The Alaska State Medical Examiner’s Office has confirmed that the death of an Alaska resident is consistent with paralytic shellfish poisoning (PSP). Officials have yet to release personal information.
Warnings have been issued to the community by email, fax, radio and social media after blue mussel samples collected from the beach on the same day the shellfish were consumed were found to have extremely high toxin levels, more than 100 times higher than the safe regulatory limit. The snail samples also had elevated toxin levels, but not as high as the blue mussels.
Paralytic shellfish poisoning (PSP) is the most common and most severe form of shellfish poisoning. PSP is caused by eating shellfish contaminated with saxitoxins. These potent neurotoxins are produced by various dinoflagellates. A wide range of shellfish may cause PSP, but most cases occur after eating mussels or clams.
The individual who died consumed blue mussels and snails collected from Dutch Harbor beach July 4. The Medical Examiner’s office reported that the individual had underlying health conditions that contributed to death, but the primary cause was determined to be paralytic shellfish poisoning.
The shellfish were cooked before consumption and symptoms began about four hours later. The individual’s initial symptoms included tingling in the fingers, numbness, a floating sensation and vomiting. Several hours later, the patient reported numbness in their mouth, weakness in their hands and pain in their neck and back. The individual was transferred to a local clinic and then flown to an Anchorage hospital where they died. Two other people ate smaller amounts of the same shellfish but did not develop symptoms.
This is the first known death linked to PSP in Alaska since 2010, though serious illnesses are reported frequently.
High levels of algal toxins that can lead to paralytic shellfish poisoning have been recently identified in non-commercially harvested shellfish from numerous Alaska communities.

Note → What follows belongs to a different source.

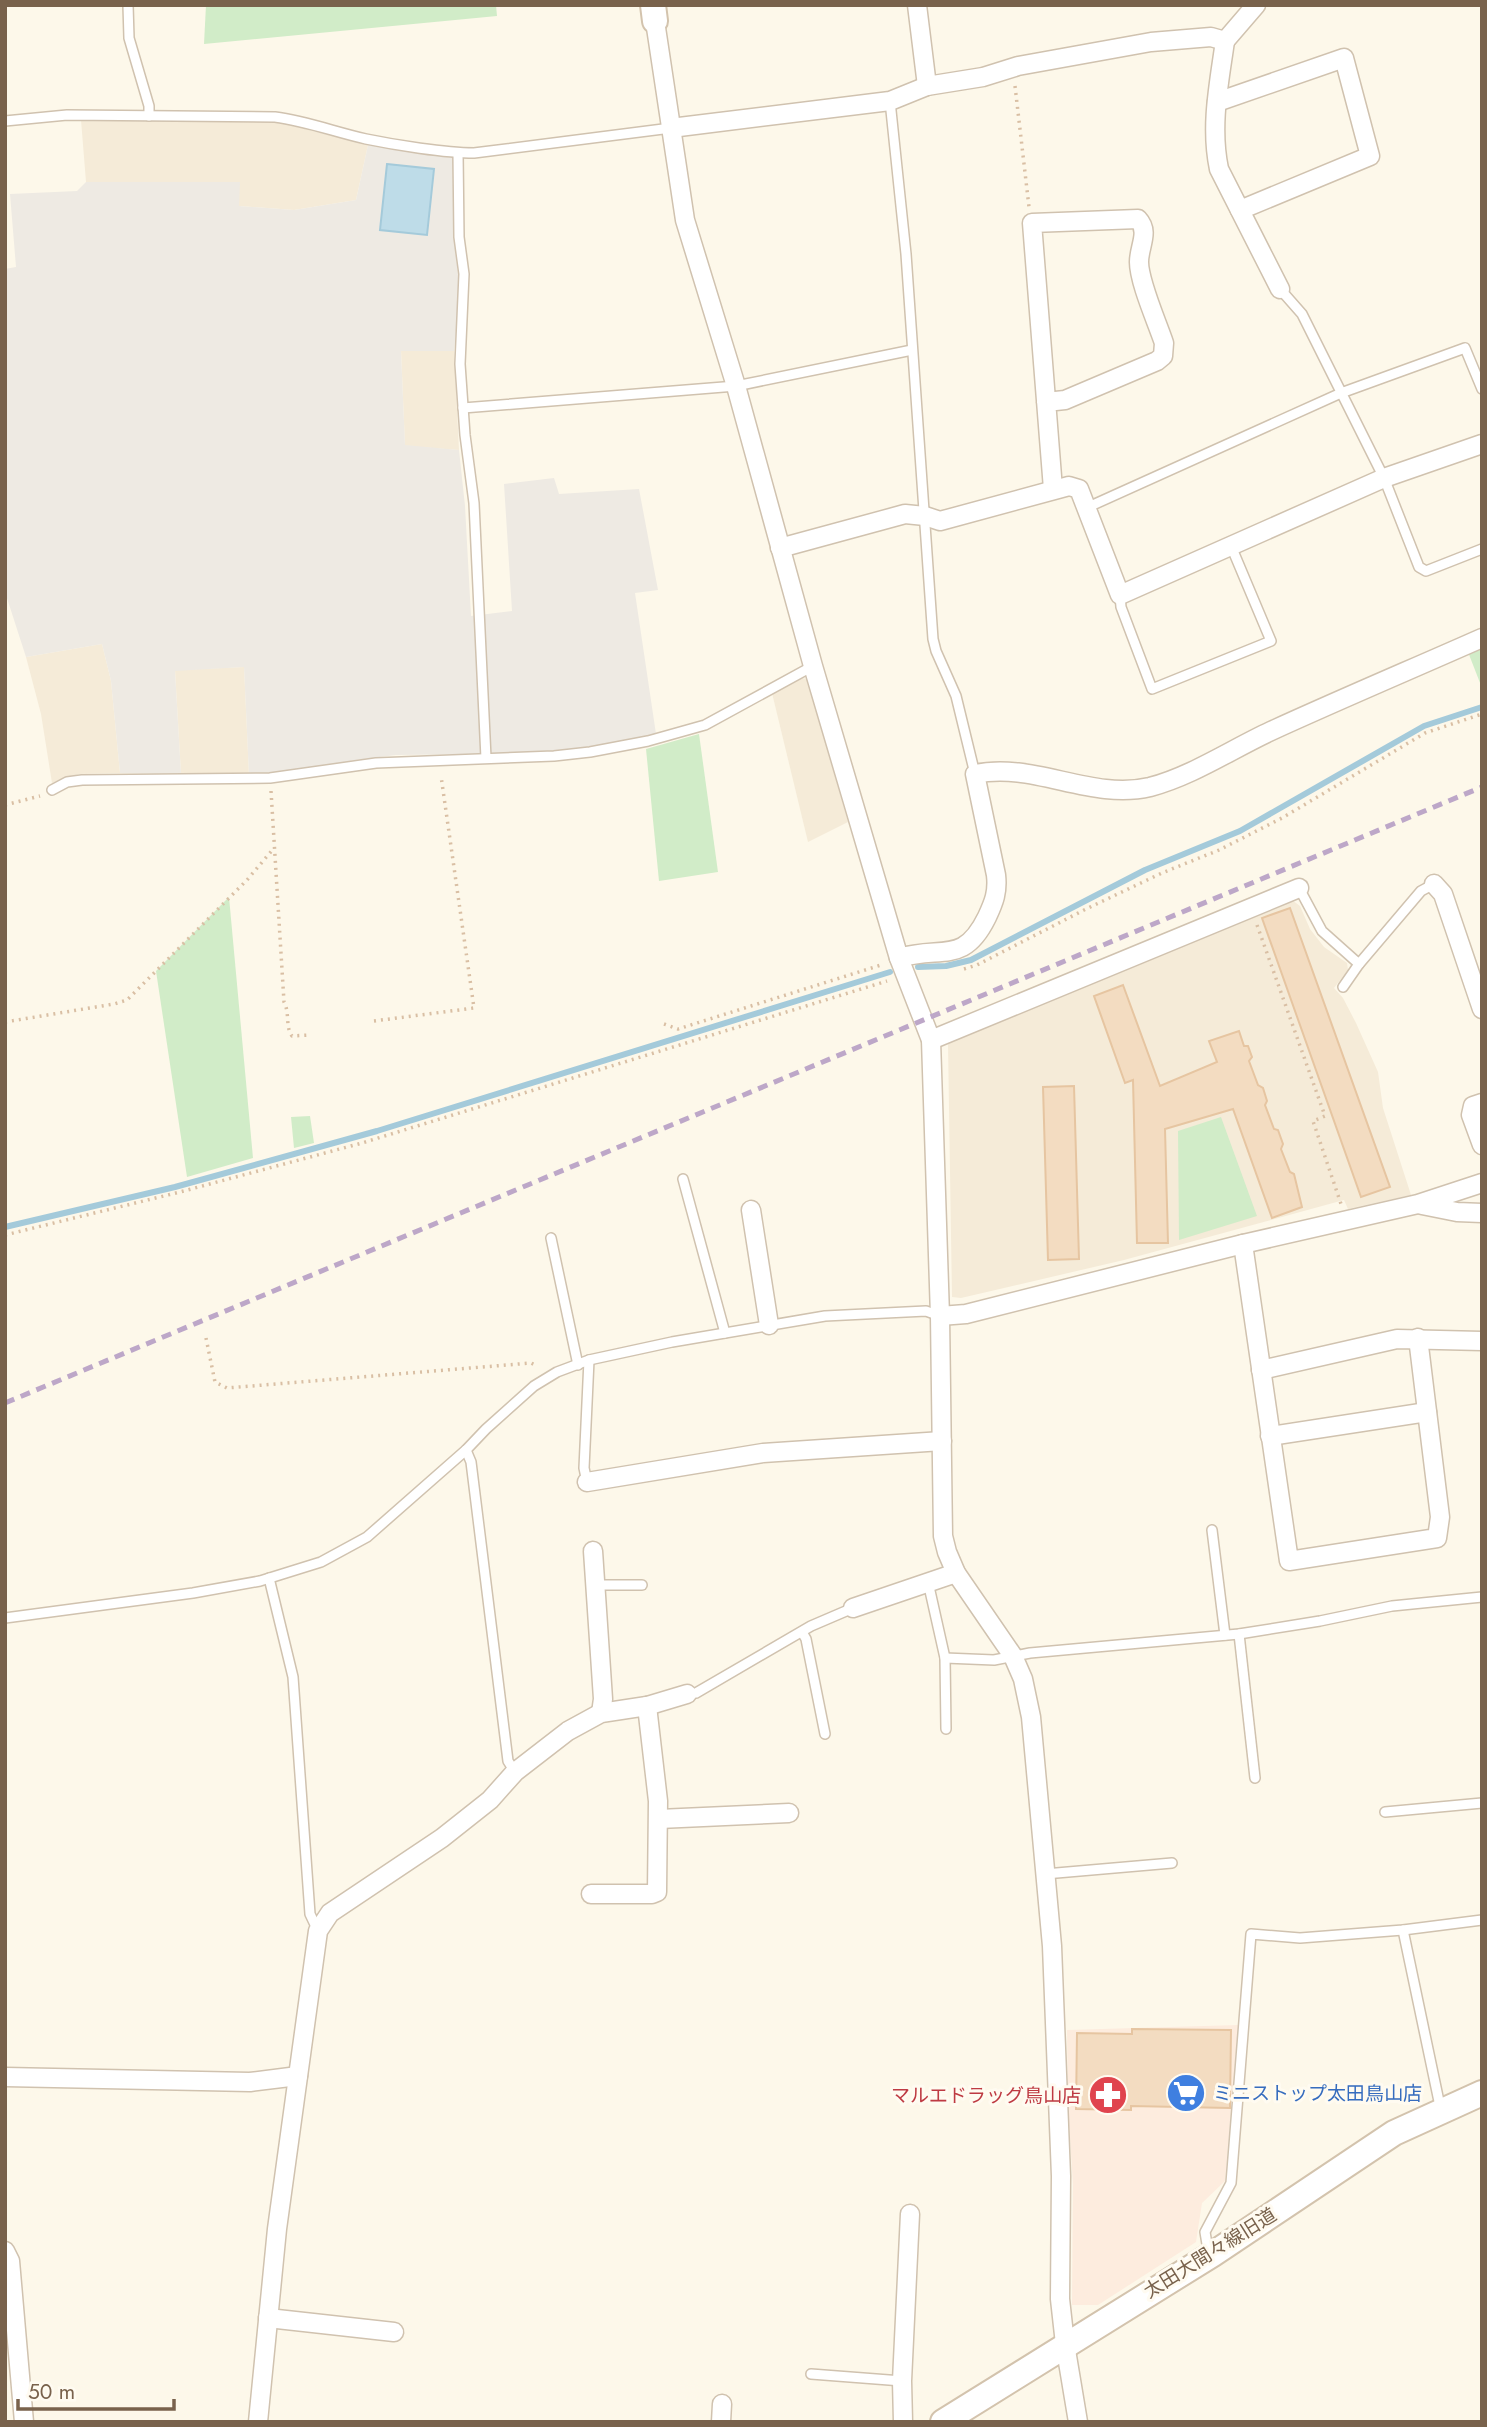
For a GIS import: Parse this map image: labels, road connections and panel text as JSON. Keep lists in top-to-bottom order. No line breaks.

According to theU.S. Centers for Disease Control and Prevention, symptoms usually appear 30 to 60 minutes after eating toxic shellfish and include numbness and tingling of the face, lips, tongue, arms and legs. There may be headache, nausea, vomiting and diarrhea.
Severe cases are associated with ingestion of large doses of toxin and clinical features such as ataxia, dysphagia, mental status changes, flaccid paralysis and respiratory failure. The case-fatality ratio is dependent on the availability of modern medical care, including mechanical ventilation. The death rate may be particularly high in children.